Amazonは22日、民間の農家から随意契約で買い取った「昭和60年度産備蓄米」20,250トンを、突如として販売開始した。販売価格は10kgあたり2,980円と、現在のコメの相場を大きく下回る破格値。しかし、その「昭和の香り」漂う品質と、購入制限「1人50kgまで」という異例の措置が、SNS上で大きな話題を呼んでいる。
この「昭和米」は、とある農家が倉庫の奥でひっそりと備蓄していたものを、Amazonが「地域活性化とフードロス削減」の名目で独占契約したという。担当者は「古米ではありますが、乾燥剤や脱酸素剤を適切に使っていたため、品質は保たれていると信じています。懐かしい味がするかもしれません」と語っている。
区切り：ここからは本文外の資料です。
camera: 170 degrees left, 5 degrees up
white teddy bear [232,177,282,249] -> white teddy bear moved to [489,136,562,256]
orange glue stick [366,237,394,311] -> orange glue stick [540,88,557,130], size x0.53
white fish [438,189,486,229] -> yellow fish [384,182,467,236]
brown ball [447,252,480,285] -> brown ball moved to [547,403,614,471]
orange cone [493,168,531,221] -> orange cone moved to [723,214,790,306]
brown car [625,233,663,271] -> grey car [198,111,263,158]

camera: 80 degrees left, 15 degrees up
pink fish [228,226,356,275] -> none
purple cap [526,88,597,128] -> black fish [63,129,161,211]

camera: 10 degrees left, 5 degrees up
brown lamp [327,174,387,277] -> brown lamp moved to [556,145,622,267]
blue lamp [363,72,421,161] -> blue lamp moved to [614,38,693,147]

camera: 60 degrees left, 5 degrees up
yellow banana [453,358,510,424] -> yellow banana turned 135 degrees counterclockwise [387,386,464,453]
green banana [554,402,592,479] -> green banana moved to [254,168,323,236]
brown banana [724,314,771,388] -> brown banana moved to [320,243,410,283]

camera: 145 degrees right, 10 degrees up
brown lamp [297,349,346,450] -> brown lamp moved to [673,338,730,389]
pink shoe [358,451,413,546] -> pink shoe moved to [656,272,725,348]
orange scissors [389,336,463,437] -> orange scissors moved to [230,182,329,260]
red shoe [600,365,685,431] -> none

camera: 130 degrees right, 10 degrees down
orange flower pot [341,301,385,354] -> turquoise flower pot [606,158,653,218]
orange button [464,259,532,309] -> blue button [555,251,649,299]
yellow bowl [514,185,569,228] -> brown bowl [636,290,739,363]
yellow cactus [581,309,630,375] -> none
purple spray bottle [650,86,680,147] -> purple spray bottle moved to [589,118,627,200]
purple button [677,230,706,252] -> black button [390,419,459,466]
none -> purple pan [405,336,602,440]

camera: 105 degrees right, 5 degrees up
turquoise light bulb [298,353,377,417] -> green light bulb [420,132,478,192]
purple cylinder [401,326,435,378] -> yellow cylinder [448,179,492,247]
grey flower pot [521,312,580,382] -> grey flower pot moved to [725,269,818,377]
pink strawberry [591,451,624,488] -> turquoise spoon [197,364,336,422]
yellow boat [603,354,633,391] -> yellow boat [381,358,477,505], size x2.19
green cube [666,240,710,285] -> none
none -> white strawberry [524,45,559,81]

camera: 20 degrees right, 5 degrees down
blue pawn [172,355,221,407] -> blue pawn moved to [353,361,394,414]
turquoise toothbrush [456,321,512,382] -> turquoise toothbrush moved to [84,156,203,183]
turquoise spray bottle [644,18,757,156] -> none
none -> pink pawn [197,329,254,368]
販売開始直後から、サイトはアクセスが殺到しサーバーダウン寸前に。購入者の多くは、安さに惹かれた一般消費者と見られるが、中には「昭和米」の希少性に着目した転売ヤーも暗躍している模様だ。早くもフリマサイトには「幻の昭和米、10kg 9,800円」といった出品が相次いでいる。「味よりコレクターズアイテムとしての価値が高い」という声も聞かれ、一部のネットユーザーは「お米のヴィンテージ化だ!」と盛り上がっている。
食糧問題に詳しい専門家は「古米は保存状態が良ければ食べられますが、風味や栄養価は確実に落ちます。炊飯器で炊く際は水加減を多めにするなど、工夫が必要でしょう」とアドバイスを送る。
一方で、今回の事態は「日本のコメ流通の闇」を浮き彫りにしたとの指摘もある。なぜ、これほど古いコメが市場に出回ることになったのか。そして、この「昭和米」が本当に美味しく食べられるのか、その真価が問われるのはこれからだ。